* [Text section]:
NaPoWriMo 2021 and the Value of Writing Communities

Last year I planned to take a break from #NaPoWriMo because I thought I’d be busy promoting “The Significance of a Dress” (still available as a print or ebook from Arachne Press). However, the pandemic led to cancellations so I ended up doing #NaPoWriMo, finding art an inspiration to compensate for the lack of planning. This year, I thought I’d take the break I’d planned last year but I found myself writing a poem on 1 April. Call it habit or discipline, but April seems to be a month for drafting poems.

It’s also a good month to start new habits. The drear, winter mornings have gone, clocks have gone forward an hour on to British Summer Time so the evenings are staying lighter for longer and the outdoors is looking greener with plants coming back to life. For me its also the month before hayfever really starts, a breathing space before outdoors becomes hellish. There’s a plus to having to wear a mask. I rarely bother with new year’s resolutions, but when I do I usually see January and February as planning, thinking months and get resolutions underway in March/April as the season turns. January’s a horrible month to start anything: there’s that post-holiday lull, the weather’s discouraging and it’s still dark at beginning and end of the day.

During the pandemic, I have been relatively privileged: classed as a keyworker but able to work from home with enough space to set up an office-at-home that’s not in my living area. Since my writing has always happened in the gaps around everything else, it still happens in the gaps around everything else. I don’t have a routine: a poem wants to be written, it gets written, a short story haunts me, it gets written and I’ve always got something to review. I think my breathing would have to stop before the writing does.

Fortunately the writing groups I belonged to have moved online. Yes, things have changed and members have had to adapt, but it’s worked. I’ve not lost the sense of belonging and community. Moving online has opened up other opportunities too. Normally, I would never attend a poetry magazine launch in Australia, but, thanks to Zoom, last year I did. I’ve also been able to attend other poetry events that I wouldn’t have ordinarily got to and met some social media friends and followers virtually. The monthly Broken Spine readings have included UK poets as well as poets from Nigeria and the USA. The world has felt closer and less distant. I hope that when events are able to go ahead in real life, the virtual events won’t be forgotten and organisers will continue to find ways of combining both whether through recording the live event and uploading the recording on a video channel or enabling a Zoom component to festivals, combining living readings with online readings/workshops.

* [Questions to answer]:
(1) List every calendar month named in the post on NaPoWriMo.
(2) In the post on NaPoWriMo, which press publishes "The Significance of a Dress"?
(3) Print the part of the post on NaPoWriMo from "NaPoWriMo 2021 and" up to and including "for drafting poems.".
The lines after this point are separate material with no connection to the post on NaPoWriMo.

* [Raw data]:
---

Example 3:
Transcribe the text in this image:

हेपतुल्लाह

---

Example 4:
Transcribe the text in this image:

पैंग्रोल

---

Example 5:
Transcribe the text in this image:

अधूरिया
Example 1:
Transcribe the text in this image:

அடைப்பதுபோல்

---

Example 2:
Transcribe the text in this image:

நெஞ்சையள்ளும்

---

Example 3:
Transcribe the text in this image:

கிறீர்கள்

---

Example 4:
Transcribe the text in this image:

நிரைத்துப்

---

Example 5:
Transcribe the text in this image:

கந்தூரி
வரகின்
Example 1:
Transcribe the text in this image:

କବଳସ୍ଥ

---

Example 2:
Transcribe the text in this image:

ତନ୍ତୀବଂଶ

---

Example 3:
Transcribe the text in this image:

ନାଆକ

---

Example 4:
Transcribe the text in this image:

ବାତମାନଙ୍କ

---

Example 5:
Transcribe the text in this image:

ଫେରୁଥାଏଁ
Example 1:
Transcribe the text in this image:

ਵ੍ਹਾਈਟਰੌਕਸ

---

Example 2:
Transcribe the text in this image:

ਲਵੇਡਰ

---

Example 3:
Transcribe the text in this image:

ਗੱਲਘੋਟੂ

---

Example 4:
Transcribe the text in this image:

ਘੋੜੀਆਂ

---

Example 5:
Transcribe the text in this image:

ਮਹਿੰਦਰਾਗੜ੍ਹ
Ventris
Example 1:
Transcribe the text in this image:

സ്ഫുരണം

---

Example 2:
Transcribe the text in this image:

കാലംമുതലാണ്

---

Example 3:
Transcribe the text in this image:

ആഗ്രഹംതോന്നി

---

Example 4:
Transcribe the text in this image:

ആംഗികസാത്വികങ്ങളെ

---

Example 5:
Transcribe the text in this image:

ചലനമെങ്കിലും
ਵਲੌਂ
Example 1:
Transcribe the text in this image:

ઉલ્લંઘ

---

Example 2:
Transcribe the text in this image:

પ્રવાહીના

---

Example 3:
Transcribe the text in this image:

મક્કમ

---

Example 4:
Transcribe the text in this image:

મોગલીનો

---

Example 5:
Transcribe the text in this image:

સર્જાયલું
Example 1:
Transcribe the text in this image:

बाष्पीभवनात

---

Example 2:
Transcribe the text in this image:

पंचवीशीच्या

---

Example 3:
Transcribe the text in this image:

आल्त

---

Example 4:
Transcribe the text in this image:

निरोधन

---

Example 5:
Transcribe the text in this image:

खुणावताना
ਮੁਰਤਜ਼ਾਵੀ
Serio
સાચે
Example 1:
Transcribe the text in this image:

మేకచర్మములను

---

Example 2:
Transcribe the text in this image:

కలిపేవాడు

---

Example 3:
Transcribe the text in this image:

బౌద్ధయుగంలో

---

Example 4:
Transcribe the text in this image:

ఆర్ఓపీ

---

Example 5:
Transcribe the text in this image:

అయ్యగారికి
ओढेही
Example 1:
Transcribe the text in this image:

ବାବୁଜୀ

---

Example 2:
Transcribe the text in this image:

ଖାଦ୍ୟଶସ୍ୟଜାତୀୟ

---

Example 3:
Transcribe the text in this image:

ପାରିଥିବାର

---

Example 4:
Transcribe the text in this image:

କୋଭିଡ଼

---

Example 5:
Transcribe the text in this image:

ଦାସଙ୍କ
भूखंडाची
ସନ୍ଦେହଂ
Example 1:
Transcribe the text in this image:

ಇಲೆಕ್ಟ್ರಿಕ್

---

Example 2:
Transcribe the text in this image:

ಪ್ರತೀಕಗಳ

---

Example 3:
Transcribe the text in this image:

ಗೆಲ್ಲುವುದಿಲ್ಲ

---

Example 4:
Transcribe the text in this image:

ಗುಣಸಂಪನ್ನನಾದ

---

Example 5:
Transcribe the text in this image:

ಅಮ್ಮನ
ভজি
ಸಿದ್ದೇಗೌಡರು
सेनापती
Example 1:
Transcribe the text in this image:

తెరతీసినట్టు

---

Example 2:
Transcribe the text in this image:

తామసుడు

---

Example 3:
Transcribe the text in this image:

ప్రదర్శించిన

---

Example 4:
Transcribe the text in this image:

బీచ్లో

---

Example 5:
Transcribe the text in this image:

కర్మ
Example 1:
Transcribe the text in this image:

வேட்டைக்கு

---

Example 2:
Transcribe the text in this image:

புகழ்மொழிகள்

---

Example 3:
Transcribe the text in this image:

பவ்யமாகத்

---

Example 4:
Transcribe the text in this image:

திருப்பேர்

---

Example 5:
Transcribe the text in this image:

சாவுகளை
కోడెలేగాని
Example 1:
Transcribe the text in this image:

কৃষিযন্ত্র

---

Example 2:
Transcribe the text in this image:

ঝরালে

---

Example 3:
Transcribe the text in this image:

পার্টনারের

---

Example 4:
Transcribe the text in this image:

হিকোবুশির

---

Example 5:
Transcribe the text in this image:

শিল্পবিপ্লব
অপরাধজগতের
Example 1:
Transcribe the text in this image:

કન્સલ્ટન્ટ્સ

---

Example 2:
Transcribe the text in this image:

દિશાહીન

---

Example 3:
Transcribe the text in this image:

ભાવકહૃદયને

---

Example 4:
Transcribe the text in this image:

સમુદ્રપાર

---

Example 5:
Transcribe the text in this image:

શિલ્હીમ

* [Task-by-task answers]:
(1) April, January, February, March

(2) Arachne Press

(3)
NaPoWriMo 2021 and the Value of Writing Communities

Last year I planned to take a break from #NaPoWriMo because I thought I’d be busy promoting “The Significance of a Dress” (still available as a print or ebook from Arachne Press). However, the pandemic led to cancellations so I ended up doing #NaPoWriMo, finding art an inspiration to compensate for the lack of planning. This year, I thought I’d take the break I’d planned last year but I found myself writing a poem on 1 April. Call it habit or discipline, but April seems to be a month for drafting poems.